Jean-Patrick Baudry and Gilles Celeux [1] continued the study of estimation and model selection procedures derived by minimizing a new contrast adapted for clustering with mixture models and inspired from the ICL criterion. Theoretical results have been obtained about the consistency of the estimator thus defined and about the consistency of the corresponding model selection procedure. Moreover, solutions have been developped to practically compute this estimator, which involves difficulties analagous to those arising when computing the usual maximum likelihood estimator with mixture models. Those solutions may improve the results of the EM algorithm in this usual task, too. They also studied some robustness properties of the proposed estimator.
Jean-Patrick Baudry and Gilles Celeux, in collaboration with Ana Maria Ferreira (Lisbon University), proposed a model selection criterion which can be helpful when it can be interesting to find a solution well-related to an external classification available a priori . This criterion has been applied to a data set in the professional development field.
In collaboration with Professor Abdallah Mkhadri (University of Marrakesh, Marocco), Gilles Celeux supervised the thesis of Mohammed El Anbari which concern regularisation methods in linear regression. This year, in collaborarion with Jean-Michel Marin (Université de Montpellier) they have considered the Bayesian point of view and compared Bayesian methods of variable seletion in linear regression with standard regularisation methods in a poorly informative context [53] .

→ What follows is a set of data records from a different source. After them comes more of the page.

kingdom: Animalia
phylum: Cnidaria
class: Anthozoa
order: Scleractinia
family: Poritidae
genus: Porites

Jean-Michel Poggi is the supervisor of the PhD Thesis of Robin Genuer since September 2007 dedicated to Random Forests and related algorithms for variable selection in regression or classification. Random Forest, due to Leo Breiman in 2001, proceeds by aggregation decision trees according to two random perturbations. The first one perturbs the learning sample according to the bootstrap principle and the second one acts on the covariate space by choosing randomly a small number of explanatory variables to split a tree node. Surprisingly, this algorithm is extremely powerful for regression and classification problems, not only for prediction but also for variable selection purposes. The PhD thesis is articulated following three directions:
-
The preliminary theoretical direction concerns mathematical understanding of the reasons of this amazing behaviour.
-
The second methodological direction aims at improving the knowledge about how to tune the parameters. It includes computer intensive simulations and comparisons based on well-known real data sets.
-
The last one is of applied nature and takes place on the joint working group between select and Neurospin (INRIA, CEA) dedicated to statistical methods for fMRI new data in order to improve knowledge about brain activities. It aims to develop ad-hoc variable selection strategies.
In [41] , Robin Genuer and Vincent Michel present a new approach for the prediction of a behavioral variable from Functional Magnetic Resonance Imaging (fMRI) data. The difficulty comes from the huge number of image voxels that may provide relevant information with respect to the limited number of available images. Based on Random Forests, the approach provides an accurate auto-calibrated framework for selecting a reduced set of jointly informative regions.